Eltern halten weiter durch

Kita-Streik: Auch nach Pfingsten bleibt das Betreuungsangebot für Mitarbeiterkinder

Von Christian Kaufer
Hannover. Die Not-Kita bei der TUI läuft auch nach Pfingsten weiter: „Das Betreuungsangebot für die Kinder der Mitarbeiter wird auch nach den Feiertagen aufrecht erhalten“, sagte TUI Pressesprecherin Kathrin Spichala. Schließlich benötigen die Eltern weiterhin die Unterstützung, so lange der bundesweite Streik in den Kindertagesstätten anhält.
Bis zu 25 Kinder wurden täglich im Wechsel von Eltern mit Unterstützung von Auszubildenen und Aushilfen betreut. „Das lief wirklich sehr gut. Die Eltern wechseln sich ab und die Kinder fühlen sich wohl“, weiß Spichala zu berichten. Absolutes Highlight bei der TUI ist mittlerweile die tägliche Kinderdisco mit Maskottchen „Trolley Trollbert“ in der Empfangshalle des Konzerns. Auch die Eltern sind froh über das weiterhin fortgesetzte Betreuungsangebot, da sie sich so um keine Alternativunterbringung ihrer Kinder kümmern müssen. „Die letzten vierzehn Tage hat alles wirklich gut geklappt. Kein Kind wollte eher nach Hause oder hat geweint“, weiß Mutter Anja Heiner zu berichten. Heiner hat sich wie die meisten anderen Eltern auch für die nächsten zwei Wochen als Elternbetreuung bereits wieder vorgemerkt.

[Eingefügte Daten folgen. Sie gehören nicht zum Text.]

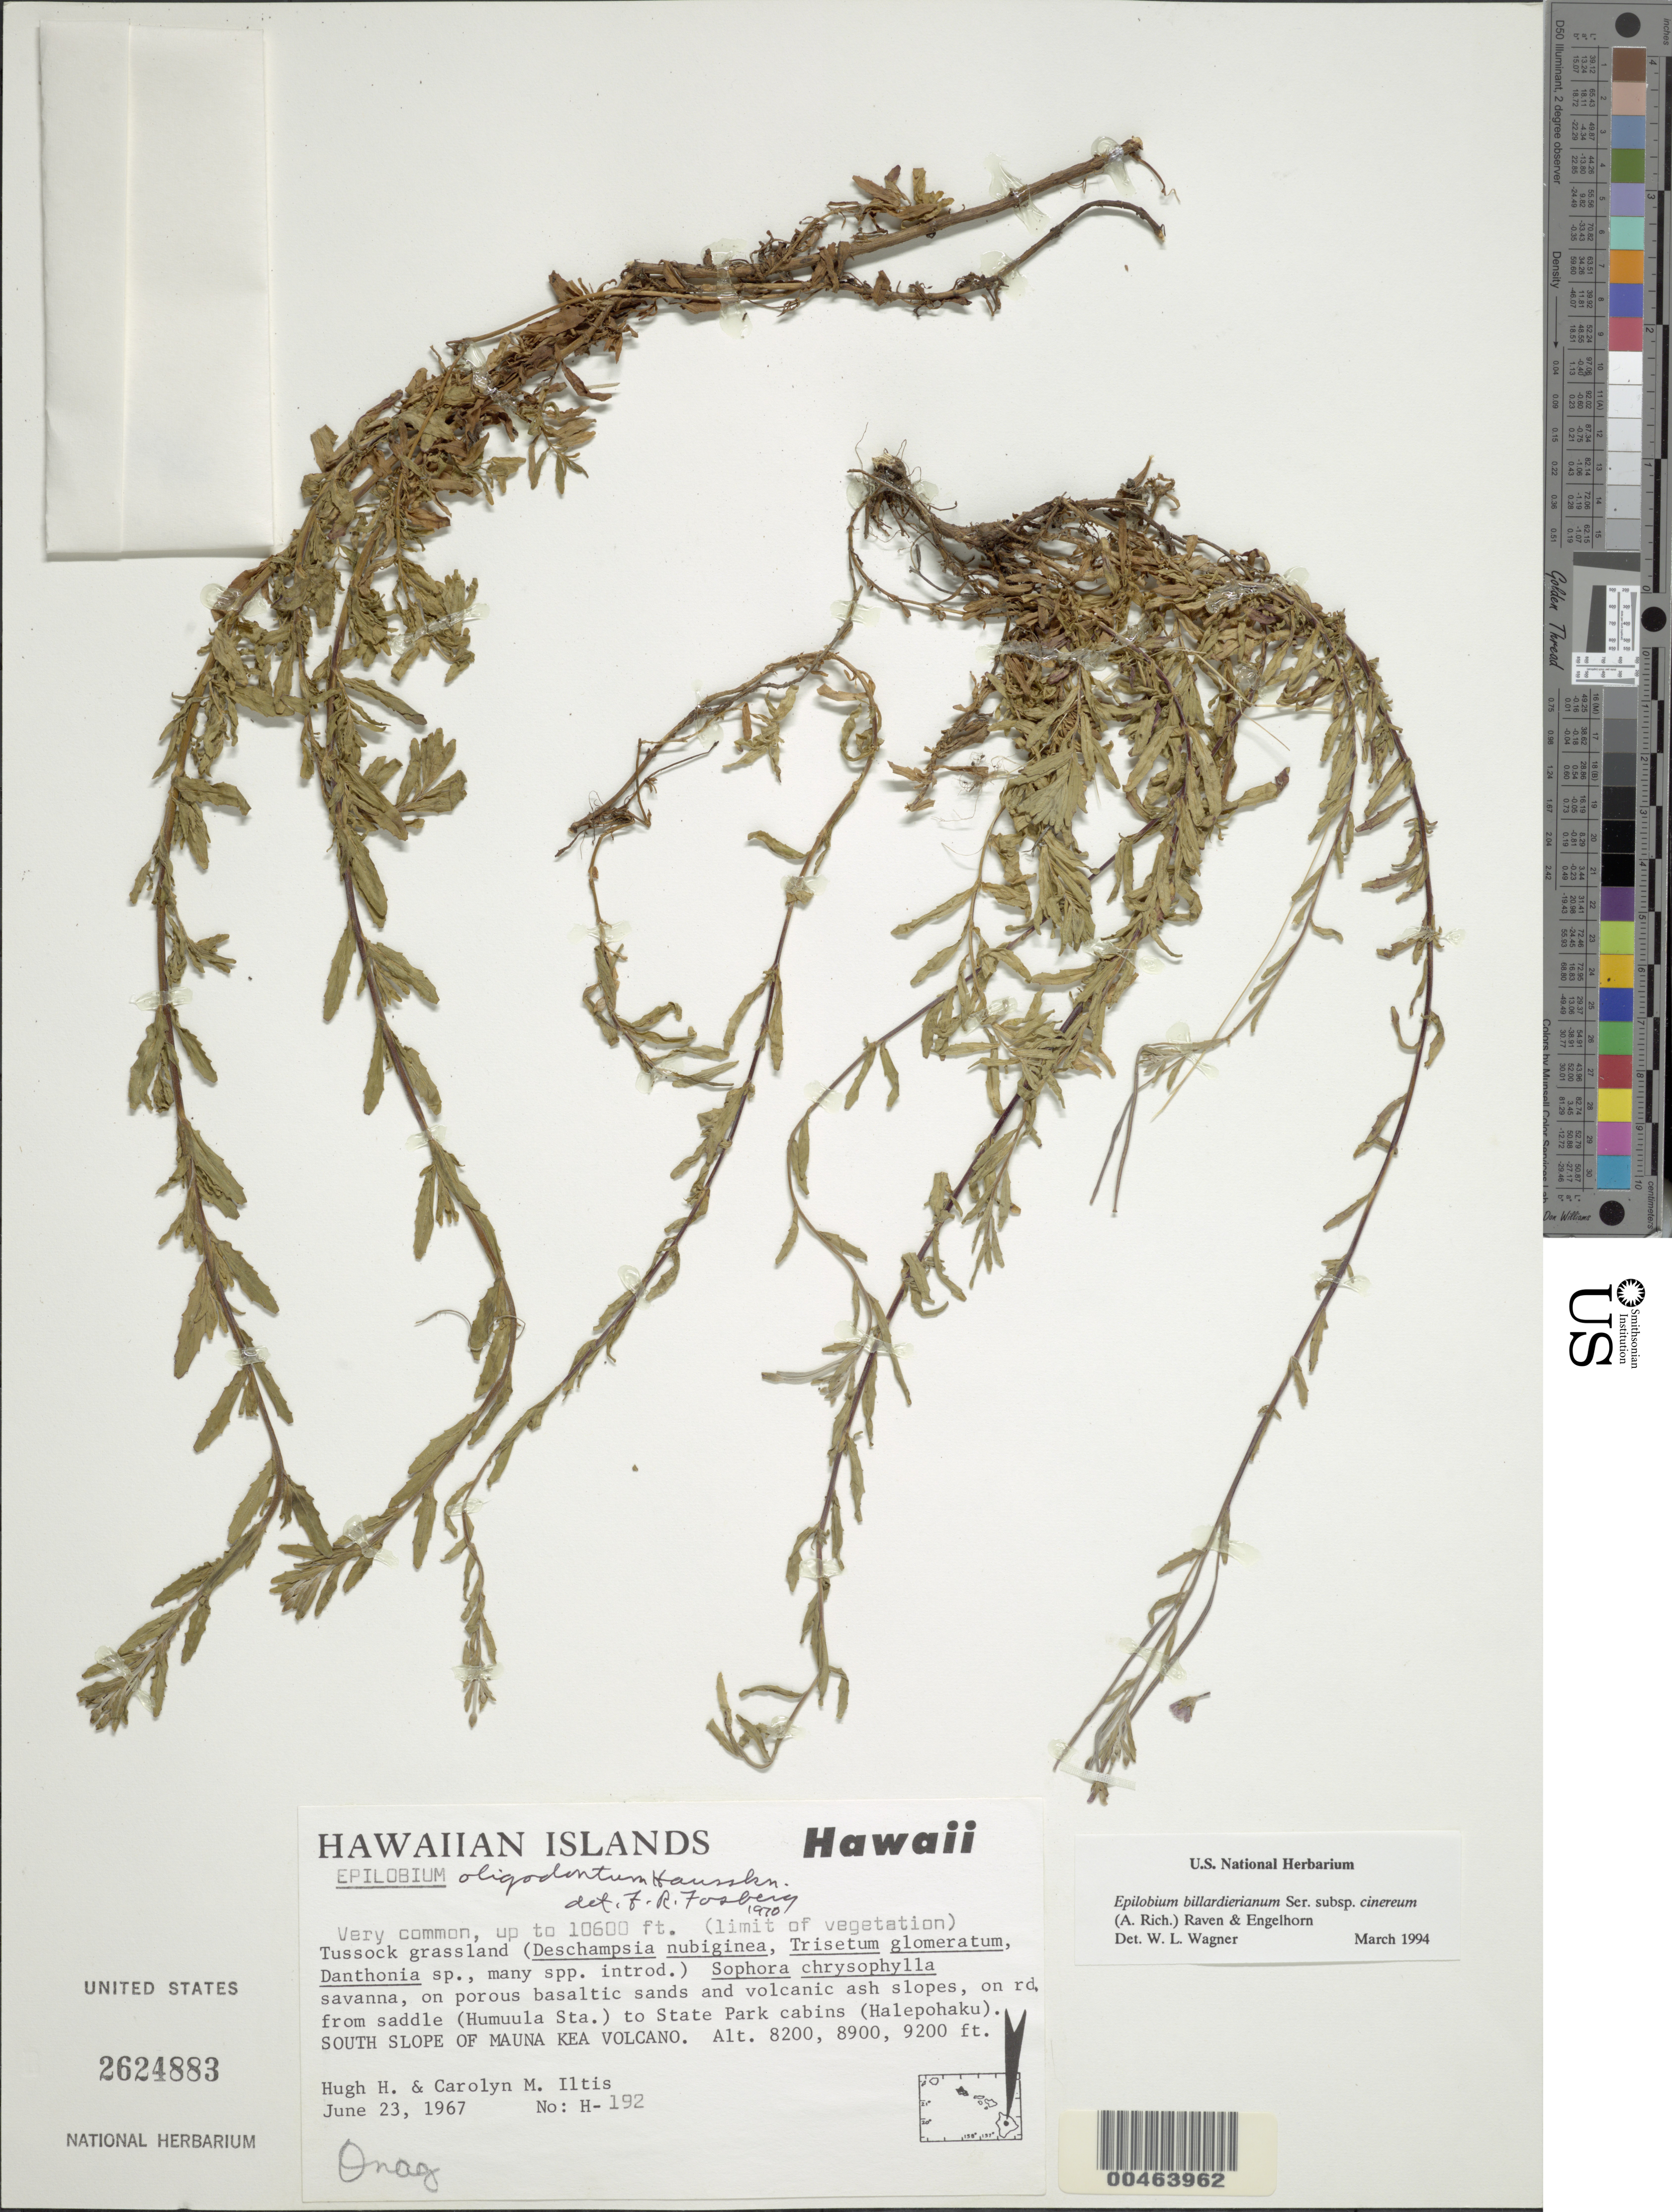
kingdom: Plantae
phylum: Tracheophyta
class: Magnoliopsida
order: Myrtales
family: Onagraceae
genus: Epilobium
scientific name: Epilobium billardiereanum subsp. cinereum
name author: (A. Rich.) P.H. Raven & Engelhorn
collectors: H. H. Iltis & C. M Iltis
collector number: H-192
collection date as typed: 23 Jun 1967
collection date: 1967-06-23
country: United States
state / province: Hawaii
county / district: Hawaii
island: Hawaii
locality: On road from saddle (Humuula Sta.) to State Park cabins (Halepohaku). South slope of Mauna Kea Volcano.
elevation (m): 2499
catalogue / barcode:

Über die weiteren Aktionen und Betreuungspläne wurde gestern in einer großen Zusammenkunft ausgiebig beraten. Sicher ist, dass sich die Eltern weiter in der Betreuung abwechseln werden, um an den anderen Tagen ihrer normalen Arbeit nachgehen zu können. „Es ist doch schon eine Menge Arbeit liegengeblieben“, sagt Heiner, die sich nicht vorstellen kann, in den Beruf der Erzieherin zu wechseln: „Dazu gehört doch viel mehr pädagogische Grundkenntnis“, sagt Heiner, die im Linienfluggeschäft arbeitet. Wie lange das Betreuungsangebot bei der TUI noch fortgesetzt werden kann, konnte Spichala noch nicht sagen. Viele der Eltern rechnen sogar damit, dass sich die Streikphase bis zu den Sommerferien hinziehen kann.
Seit nunmehr zwei Wochen haben Erzieherinnen und Erzieher ihre Arbeit unbefristet niedergelegt, um eine Aufwertung der Berufe im Sozial- und Erziehungsdienst zu erreichen. Mittlerweile hat die Gewerkschaft Verdi einen Entwurf zur Erneuerung des niedersächsischen Kita-Gesetzes vorgelegt. Grundforderung ist das mehr Erzieherinnen in Kitas eingesetzt werden, was mit bis zu 300 Millionen Euro Mehrausgaben für das Land Niedersachen verbunden ist. Ein Ende des Steiks ist nicht in Sicht: „Dieser Streik wird fortgesetzt, unbefristet, bis ein annehmbares Ergebnis vorliegt“, äußerte Verdi-Chef Frank Bsirske auf einer Konferenz von Streikdeligierten aus ganz Deutschland.
Bleibt also zu hoffen, dass auch die TUI-Eltern weiter durchhalten.